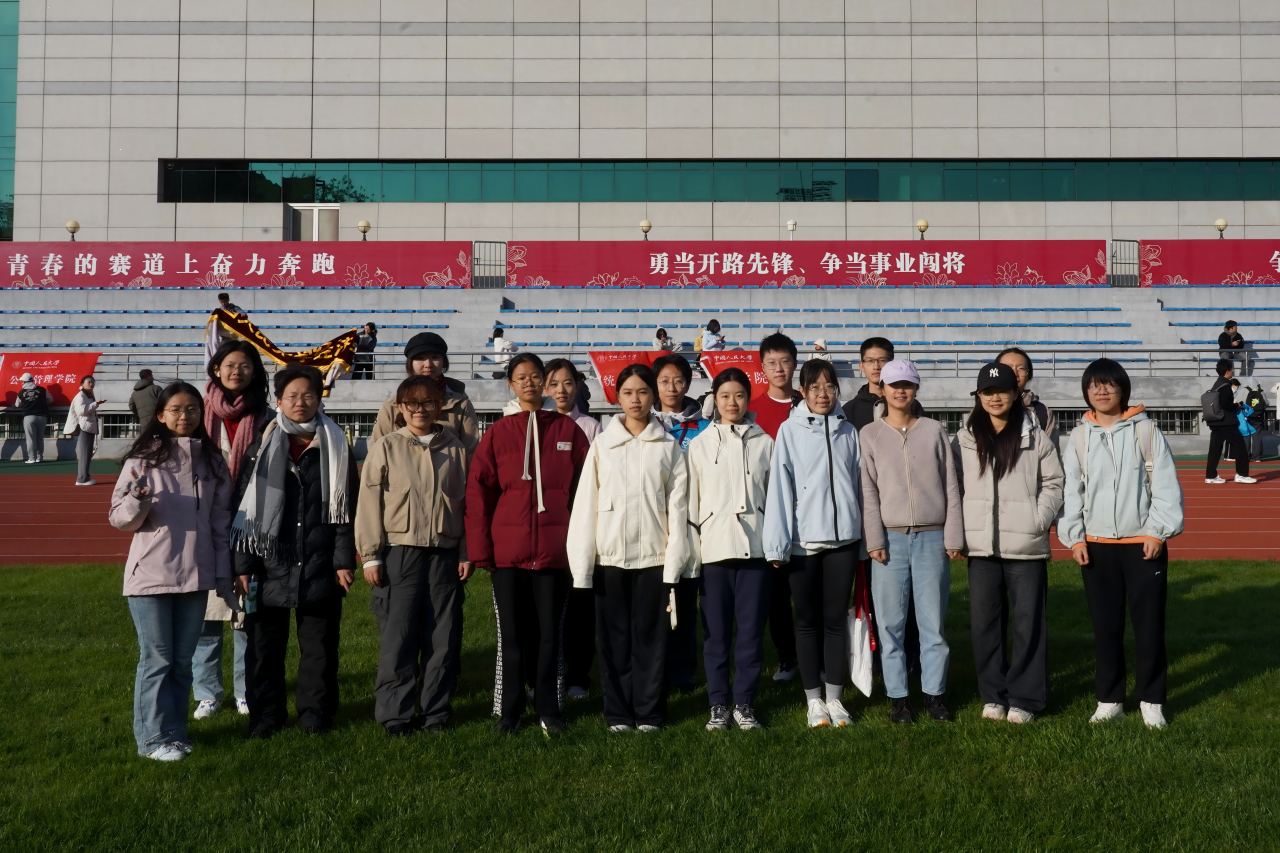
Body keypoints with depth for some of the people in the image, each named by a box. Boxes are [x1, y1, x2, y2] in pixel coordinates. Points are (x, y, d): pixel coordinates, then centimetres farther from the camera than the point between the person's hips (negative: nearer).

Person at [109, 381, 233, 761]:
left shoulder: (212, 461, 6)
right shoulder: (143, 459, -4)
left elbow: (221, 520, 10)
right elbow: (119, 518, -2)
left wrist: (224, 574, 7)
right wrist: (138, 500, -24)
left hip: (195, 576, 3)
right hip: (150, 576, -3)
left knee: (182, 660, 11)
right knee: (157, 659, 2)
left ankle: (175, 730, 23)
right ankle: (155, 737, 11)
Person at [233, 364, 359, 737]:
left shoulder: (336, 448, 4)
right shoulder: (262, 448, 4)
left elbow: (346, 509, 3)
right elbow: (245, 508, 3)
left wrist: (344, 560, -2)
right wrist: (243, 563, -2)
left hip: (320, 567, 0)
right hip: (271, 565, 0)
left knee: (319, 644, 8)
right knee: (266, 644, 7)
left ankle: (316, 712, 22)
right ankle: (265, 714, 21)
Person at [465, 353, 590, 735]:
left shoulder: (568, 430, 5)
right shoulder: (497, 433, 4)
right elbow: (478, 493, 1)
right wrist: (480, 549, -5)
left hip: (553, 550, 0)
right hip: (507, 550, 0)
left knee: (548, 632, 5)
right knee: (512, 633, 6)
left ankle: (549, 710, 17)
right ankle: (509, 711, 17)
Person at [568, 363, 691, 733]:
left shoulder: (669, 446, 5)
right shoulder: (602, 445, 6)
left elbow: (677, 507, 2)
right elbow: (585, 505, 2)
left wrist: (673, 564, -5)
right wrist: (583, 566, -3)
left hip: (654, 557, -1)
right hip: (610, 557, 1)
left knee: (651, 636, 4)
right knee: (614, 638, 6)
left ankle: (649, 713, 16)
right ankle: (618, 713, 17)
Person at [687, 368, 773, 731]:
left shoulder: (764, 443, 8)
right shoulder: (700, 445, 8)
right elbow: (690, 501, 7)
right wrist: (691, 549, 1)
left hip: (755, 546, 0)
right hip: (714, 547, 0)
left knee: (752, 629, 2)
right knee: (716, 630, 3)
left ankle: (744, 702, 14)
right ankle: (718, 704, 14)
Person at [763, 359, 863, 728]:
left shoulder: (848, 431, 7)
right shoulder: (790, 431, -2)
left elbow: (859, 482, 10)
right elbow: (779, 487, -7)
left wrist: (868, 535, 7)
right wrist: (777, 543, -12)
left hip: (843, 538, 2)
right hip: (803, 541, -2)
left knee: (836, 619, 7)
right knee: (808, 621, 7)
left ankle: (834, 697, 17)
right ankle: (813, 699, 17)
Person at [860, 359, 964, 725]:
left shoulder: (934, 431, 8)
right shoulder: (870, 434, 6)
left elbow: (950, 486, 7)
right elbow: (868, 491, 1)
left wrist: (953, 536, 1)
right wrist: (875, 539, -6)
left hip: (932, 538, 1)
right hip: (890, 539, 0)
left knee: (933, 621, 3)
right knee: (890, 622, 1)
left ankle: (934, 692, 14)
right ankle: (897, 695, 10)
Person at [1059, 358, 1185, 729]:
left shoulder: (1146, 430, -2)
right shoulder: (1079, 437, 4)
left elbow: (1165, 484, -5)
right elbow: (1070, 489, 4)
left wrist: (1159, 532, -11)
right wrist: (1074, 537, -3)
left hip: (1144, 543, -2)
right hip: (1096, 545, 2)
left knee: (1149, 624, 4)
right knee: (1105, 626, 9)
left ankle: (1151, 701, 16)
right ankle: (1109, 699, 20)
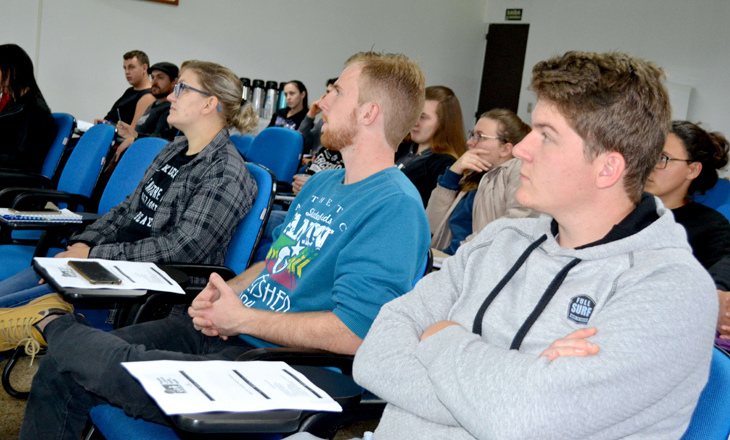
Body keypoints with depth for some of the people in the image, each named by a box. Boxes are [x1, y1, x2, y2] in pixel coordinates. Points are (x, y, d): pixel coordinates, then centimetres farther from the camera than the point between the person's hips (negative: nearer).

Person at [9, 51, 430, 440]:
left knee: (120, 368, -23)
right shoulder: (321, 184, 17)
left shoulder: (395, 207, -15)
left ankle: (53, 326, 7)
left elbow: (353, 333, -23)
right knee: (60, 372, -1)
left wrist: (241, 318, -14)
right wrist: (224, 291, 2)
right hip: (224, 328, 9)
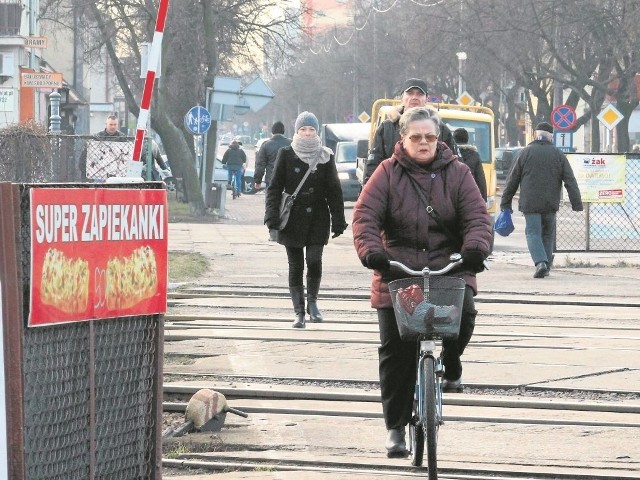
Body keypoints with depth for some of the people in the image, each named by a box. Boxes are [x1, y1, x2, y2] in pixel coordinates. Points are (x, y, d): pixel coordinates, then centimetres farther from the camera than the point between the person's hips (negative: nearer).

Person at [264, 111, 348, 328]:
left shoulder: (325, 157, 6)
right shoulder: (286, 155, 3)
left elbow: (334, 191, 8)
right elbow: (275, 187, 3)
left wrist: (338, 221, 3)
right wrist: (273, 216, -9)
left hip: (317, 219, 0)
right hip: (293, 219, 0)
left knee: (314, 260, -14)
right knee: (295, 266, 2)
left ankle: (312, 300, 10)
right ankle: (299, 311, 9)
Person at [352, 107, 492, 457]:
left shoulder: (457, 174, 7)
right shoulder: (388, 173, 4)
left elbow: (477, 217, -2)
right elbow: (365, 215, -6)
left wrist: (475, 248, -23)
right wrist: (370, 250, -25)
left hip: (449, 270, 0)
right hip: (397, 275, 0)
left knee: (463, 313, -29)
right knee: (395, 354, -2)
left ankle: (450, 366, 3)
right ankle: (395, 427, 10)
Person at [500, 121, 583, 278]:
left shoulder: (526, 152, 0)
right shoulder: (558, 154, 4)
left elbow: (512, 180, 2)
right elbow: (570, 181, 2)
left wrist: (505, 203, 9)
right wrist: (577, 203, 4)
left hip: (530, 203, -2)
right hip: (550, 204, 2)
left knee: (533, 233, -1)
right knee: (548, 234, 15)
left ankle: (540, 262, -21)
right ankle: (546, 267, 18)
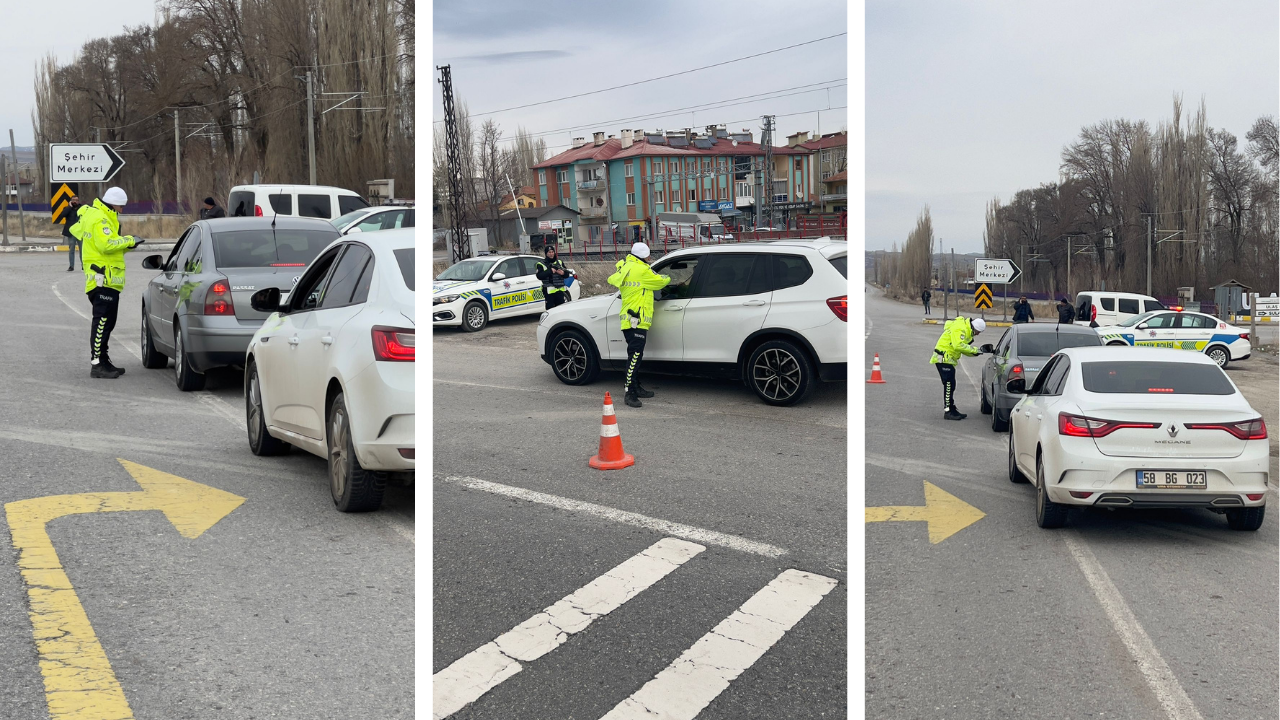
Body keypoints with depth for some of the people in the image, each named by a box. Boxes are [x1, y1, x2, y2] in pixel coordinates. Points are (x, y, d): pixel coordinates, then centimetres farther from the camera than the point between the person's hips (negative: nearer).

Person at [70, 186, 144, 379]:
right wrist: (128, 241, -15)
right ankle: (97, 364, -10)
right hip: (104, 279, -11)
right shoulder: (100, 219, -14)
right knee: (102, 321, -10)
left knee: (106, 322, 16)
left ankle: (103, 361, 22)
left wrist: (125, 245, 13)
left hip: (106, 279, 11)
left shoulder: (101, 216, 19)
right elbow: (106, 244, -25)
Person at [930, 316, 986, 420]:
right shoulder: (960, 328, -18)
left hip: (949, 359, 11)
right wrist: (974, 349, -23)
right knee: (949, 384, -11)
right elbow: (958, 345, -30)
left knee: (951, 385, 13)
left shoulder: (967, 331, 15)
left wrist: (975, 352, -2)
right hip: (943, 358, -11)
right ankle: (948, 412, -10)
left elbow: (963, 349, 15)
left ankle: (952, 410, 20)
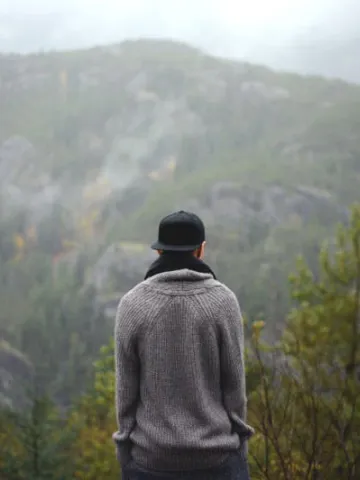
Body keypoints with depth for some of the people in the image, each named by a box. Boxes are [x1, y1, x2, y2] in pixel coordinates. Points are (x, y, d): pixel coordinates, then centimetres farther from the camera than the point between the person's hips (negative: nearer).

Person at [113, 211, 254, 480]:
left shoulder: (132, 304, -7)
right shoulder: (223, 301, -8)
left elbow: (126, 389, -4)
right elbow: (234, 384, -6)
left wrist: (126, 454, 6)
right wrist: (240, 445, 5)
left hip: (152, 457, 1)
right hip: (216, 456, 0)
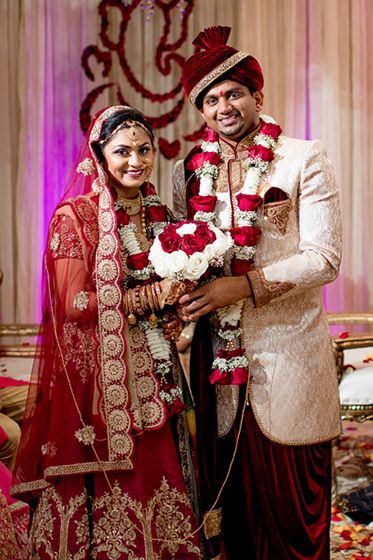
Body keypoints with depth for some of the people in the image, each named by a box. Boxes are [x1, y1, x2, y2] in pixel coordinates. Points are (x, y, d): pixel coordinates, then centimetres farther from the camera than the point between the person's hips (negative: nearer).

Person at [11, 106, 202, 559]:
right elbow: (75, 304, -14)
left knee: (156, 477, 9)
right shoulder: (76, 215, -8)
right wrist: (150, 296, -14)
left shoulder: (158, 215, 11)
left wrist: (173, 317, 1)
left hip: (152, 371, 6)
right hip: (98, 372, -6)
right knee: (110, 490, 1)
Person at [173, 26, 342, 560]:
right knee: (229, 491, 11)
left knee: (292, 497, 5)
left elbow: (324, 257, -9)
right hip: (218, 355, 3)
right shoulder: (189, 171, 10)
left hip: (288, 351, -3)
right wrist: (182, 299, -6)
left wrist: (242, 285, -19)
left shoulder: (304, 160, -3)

EXERCISE BRIEF: Arrange the lines in the rows above as a JSON list of strings, one string per line and with blank lines omitted, starting with the line containing "left wrist: (1159, 532, -11)" and ending with the line containing "right ankle: (1109, 699, 20)", both included.

WRITTEN ANSWER:
[
  "left wrist: (1159, 532, -11)",
  "right wrist: (1074, 537, -3)",
  "left hip: (1144, 543, -2)",
  "right hip: (1096, 545, 2)",
  "left knee: (1149, 624, 4)",
  "right knee: (1105, 626, 9)",
  "left ankle: (1151, 701, 16)",
  "right ankle: (1109, 699, 20)"
]